### SOURCE TEXT:
---*---

This pan is… strange.
- Type: Tin-lined sauté with iron handle fastened with three copper rivets
- French description: Sauteuse étamée et martelée avec queue de fer munie de trois rivets en cuivre
- Dimensions: 30cm diameter by 10cm tall (11.8 by 3.9 inches)
- Thickness: 1.8mm at rim
- Weight: 3310g (7.3 lbs)
- Stampings: “H•B”; “30”
- Maker and age estimate: Unknown; 1880s?
- Source: Etsy
This pan is dovetailed in a way I’ve never seen before on a sauté: Instead of a circular seam on the flat base, the seam runs around the vertical sidewall about an inch above the floor of the pan. Why was it done this way? Was it an unconventional method of construction? Perhaps a repair? Or could it be a re-assembly, the product of a clever coppersmith who combined two damaged pans into a working one?
It reminds me of someone.
I didn’t even know that joining two pans was a thing until a chance sighting of an example online. The photo on the right is from The Lazy Frenchman and it shows a saucepan made of two parts joined together with the same sidewall dovetail seam. In this case, however, you can clearly tell that two different pans were joined because the tone of the two pieces of copper is different. (This doesn’t surprise me, as copper in the 19th century was frequently recycled and could contain all kinds of impurities.) But my pan shows no such difference: the two parts are indistinguishable to my eye. If this pan was made from two different donors, perhaps they were both the work of the same chaudronnerie.
Unfortunately, this joining seam has delaminated in one spot just below the handle. A dovetail (or cramp seam) is formed of leaves of copper — laminae — that are pounded together and sealed with brass to form a resilient and watertight join. As you can see below, the outer leaf has separated and has peeled away.
This is not a fatal flaw for the pan because it has not become a crack that penetrated through to the interior. Erik Undiks at Rocky Mountain Retinning did the restoration of this pan and recommended against repairing the delamination. He explained that because the gap does not penetrate to the interior of the pan, it would need to be repaired from the outside. This would seal the gap but would leave an unsightly blob of silver solder, and as the flaw is cosmetic and not a functional flaw, he recommended leaving it be. I trust his judgement and followed his advice, but it is an unfortunate situation as it makes the pan feel fragile to me and I’m a bit reluctant to use it.

---*---

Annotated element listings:
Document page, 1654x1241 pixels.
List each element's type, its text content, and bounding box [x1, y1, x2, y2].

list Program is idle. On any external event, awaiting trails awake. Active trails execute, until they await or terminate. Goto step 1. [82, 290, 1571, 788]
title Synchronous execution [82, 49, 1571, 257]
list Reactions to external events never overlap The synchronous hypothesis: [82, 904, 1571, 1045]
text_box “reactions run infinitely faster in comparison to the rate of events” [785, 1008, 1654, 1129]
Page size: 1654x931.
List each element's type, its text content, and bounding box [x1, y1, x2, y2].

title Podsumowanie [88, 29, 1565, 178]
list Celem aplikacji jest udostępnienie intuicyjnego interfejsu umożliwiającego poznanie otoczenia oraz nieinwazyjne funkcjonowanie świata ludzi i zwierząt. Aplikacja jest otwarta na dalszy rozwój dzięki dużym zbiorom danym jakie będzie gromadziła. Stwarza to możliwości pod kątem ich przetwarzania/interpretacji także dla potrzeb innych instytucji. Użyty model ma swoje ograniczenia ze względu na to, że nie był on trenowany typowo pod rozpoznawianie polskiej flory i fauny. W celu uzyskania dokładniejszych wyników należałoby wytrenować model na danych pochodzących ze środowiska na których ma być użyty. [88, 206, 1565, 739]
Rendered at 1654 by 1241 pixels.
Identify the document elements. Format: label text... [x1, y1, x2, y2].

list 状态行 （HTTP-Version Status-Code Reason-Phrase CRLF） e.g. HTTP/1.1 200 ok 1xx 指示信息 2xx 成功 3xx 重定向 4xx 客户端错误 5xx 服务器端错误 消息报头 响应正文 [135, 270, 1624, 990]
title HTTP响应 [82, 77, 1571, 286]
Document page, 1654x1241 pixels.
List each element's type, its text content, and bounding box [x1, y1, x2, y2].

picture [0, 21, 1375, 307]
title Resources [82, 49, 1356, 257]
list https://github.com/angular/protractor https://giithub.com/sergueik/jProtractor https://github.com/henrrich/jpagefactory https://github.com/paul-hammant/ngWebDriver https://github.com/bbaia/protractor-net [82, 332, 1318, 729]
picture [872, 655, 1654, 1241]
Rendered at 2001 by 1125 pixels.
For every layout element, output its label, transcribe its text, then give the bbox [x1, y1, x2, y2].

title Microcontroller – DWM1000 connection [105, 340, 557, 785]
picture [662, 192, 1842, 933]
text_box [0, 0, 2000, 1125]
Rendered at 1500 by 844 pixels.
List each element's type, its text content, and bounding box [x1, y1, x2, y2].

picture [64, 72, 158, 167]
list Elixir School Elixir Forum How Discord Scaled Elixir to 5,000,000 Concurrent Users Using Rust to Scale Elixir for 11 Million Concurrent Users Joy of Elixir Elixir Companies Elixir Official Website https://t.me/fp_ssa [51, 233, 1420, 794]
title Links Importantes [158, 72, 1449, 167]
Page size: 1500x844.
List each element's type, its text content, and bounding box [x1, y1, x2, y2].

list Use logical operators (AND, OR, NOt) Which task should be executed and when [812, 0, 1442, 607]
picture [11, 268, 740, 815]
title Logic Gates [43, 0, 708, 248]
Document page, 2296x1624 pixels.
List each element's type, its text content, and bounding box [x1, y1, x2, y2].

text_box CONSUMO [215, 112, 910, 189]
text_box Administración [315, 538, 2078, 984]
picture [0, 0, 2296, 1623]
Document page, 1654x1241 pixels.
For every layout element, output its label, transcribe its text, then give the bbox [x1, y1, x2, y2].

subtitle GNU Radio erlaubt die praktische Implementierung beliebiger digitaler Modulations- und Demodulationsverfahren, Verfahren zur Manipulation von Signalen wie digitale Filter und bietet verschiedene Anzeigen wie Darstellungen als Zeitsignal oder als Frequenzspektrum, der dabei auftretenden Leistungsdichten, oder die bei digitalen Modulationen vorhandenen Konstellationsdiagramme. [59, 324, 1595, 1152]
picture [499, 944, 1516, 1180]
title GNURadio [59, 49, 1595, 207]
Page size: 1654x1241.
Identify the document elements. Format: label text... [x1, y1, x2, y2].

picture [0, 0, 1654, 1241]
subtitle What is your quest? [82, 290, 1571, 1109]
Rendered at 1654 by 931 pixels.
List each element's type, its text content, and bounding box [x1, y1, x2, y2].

---*---

### LIST OF TASKS:
[a] List every field label in the bulleted list near the start of the copper sauté pan text.
[b] Extract the part of the copper sauté pan text from "I didn’t even" up to and including "the same chaudronnerie.".

### TASK RESULTS:
[a] Type, French description, Dimensions, Thickness, Weight, Stampings, Maker and age estimate, Source

[b]
I didn’t even know that joining two pans was a thing until a chance sighting of an example online. The photo on the right is from The Lazy Frenchman and it shows a saucepan made of two parts joined together with the same sidewall dovetail seam. In this case, however, you can clearly tell that two different pans were joined because the tone of the two pieces of copper is different. (This doesn’t surprise me, as copper in the 19th century was frequently recycled and could contain all kinds of impurities.) But my pan shows no such difference: the two parts are indistinguishable to my eye. If this pan was made from two different donors, perhaps they were both the work of the same chaudronnerie.